Open absorbb opened this issue 3 years ago • 1 comments

Currently Jitsu retries error infinitely - that doesn't make much sense because many kind of errors cannot be solved with retries.
For streaming storages error leads to growth of redis queue
Retry and fallback logic is not clear and not documented

Introduce server.error_retry_period_hours configuration parameter that will work as default for all destinations (streaming and batch).
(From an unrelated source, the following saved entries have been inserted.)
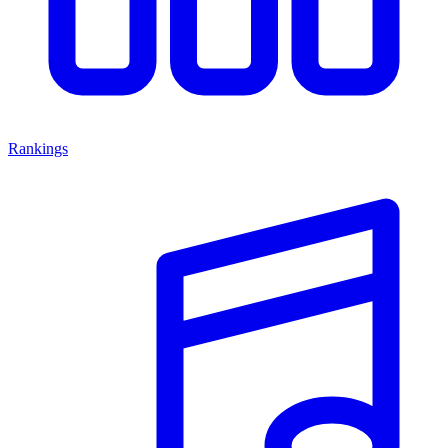
Rankings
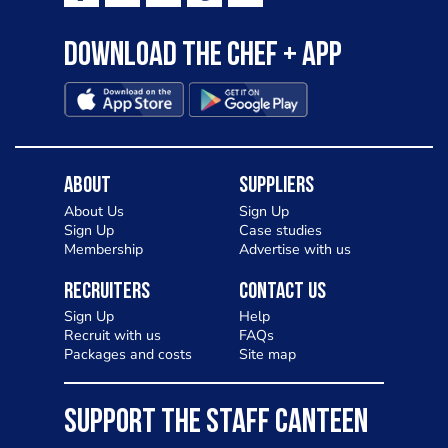
Download the Chef + app
About
Suppliers
About Us
Sign Up
Sign Up
Case studies
Membership
Advertise with us
Recruiters
Contact Us
Sign Up
Help
Recruit with us
FAQs
Packages and costs
Site map
SUPPORT THE STAFF CANTEEN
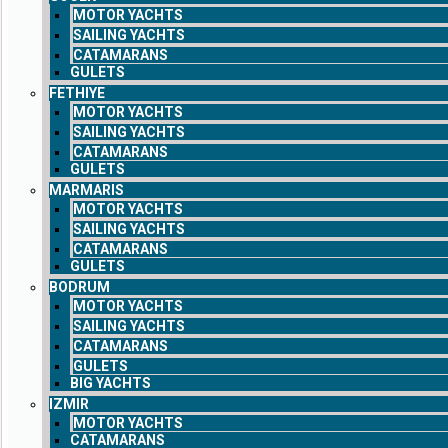
MOTOR YACHTS
SAILING YACHTS
CATAMARANS
GULETS
FETHIYE
MOTOR YACHTS
SAILING YACHTS
CATAMARANS
GULETS
MARMARIS
MOTOR YACHTS
SAILING YACHTS
CATAMARANS
GULETS
BODRUM
MOTOR YACHTS
SAILING YACHTS
CATAMARANS
GULETS
BIG YACHTS
IZMIR
MOTOR YACHTS
CATAMARANS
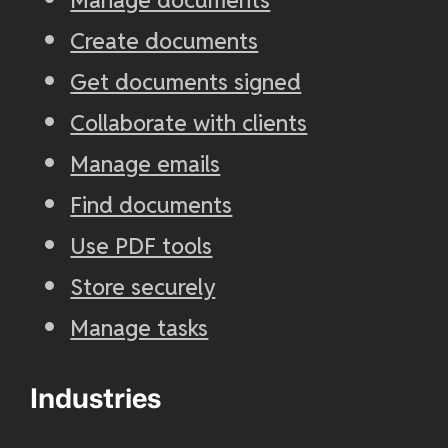
Create documents
Get documents signed
Collaborate with clients
Manage emails
Find documents
Use PDF tools
Store securely
Manage tasks
Industries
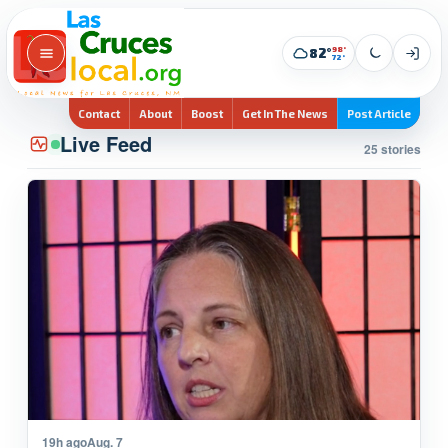
98°
82°
72°
Contact
About
Boost
Get In The News
Post Article
Live Feed
25 stories
19h ago
Aug. 7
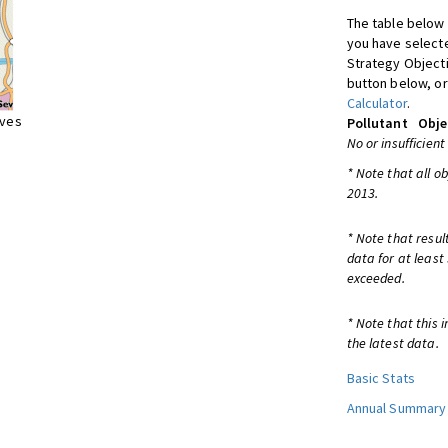
The table below 
you have selecte
Strategy Object
button below, or
Calculator
.
ives
Pollutant
Obje
No or insufficient
* Note that all o
2013.
* Note that resul
data for at least
exceeded.
* Note that this 
the latest data.
Basic Stats
Annual Summary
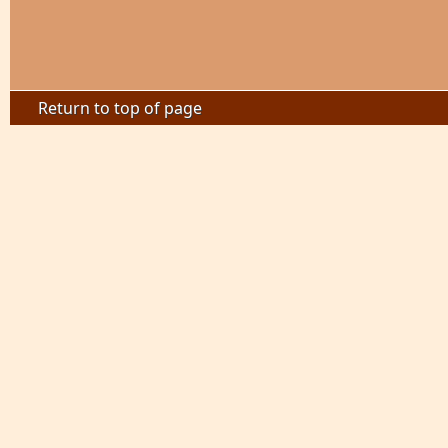
Return to top of page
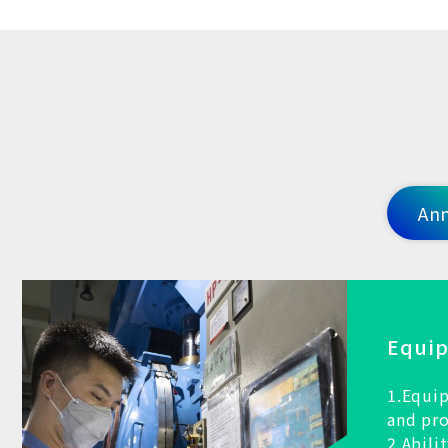
Ann
Equi
1.Equip
and pr
2.Abili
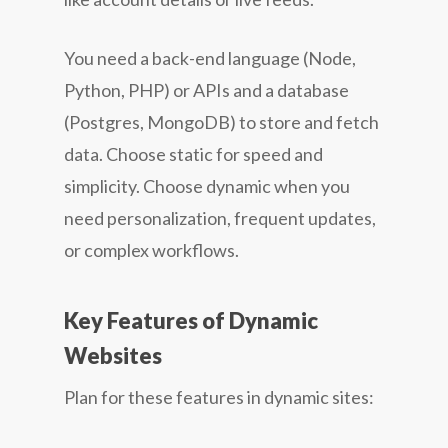
You need a back-end language (Node,
Python, PHP) or APIs and a database
(Postgres, MongoDB) to store and fetch
data. Choose static for speed and
simplicity. Choose dynamic when you
need personalization, frequent updates,
or complex workflows.
Key Features of Dynamic
Websites
Plan for these features in dynamic sites:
Default value: 24 hours
Introduce DestinationConfig error_retry_period_hours parameter that will override default value on destination level.

uploader.go unify fallback logic:

all errors (parsingErrors, failedEvents, resultPerTable.result.Err) must go to Fallback only after error_retry_period_hours passes. (seems that currently for parsingErrors and failedEvents we flood fallback logs with copies of the same events on each uploader run)
after error_retry_period_hours passes jitsu needs to archive incoming file and cleanup status

streaming.go:

don't use IsConnectionError check – retry all errors
instead of 20 sec hardcode introduce server.streaming_retry_delay_minutes parameter. Default: 1
after server.error_retry_period_hours passes - stop retries and Fallback error events.
Current fallback logic is hidden in abstract.go AccountResult and must be removed from there.

documentation:

write Error Handling and Retries documentation page that describes that logic and configuration parameters

Jul 27 '22 08:07 absorbb

No changes in uploader.go yet

Current fallback logic is hidden in abstract.go AccountResult and must be removed from there.

Not addressed yet.

Sep 05 '22 07:09 absorbb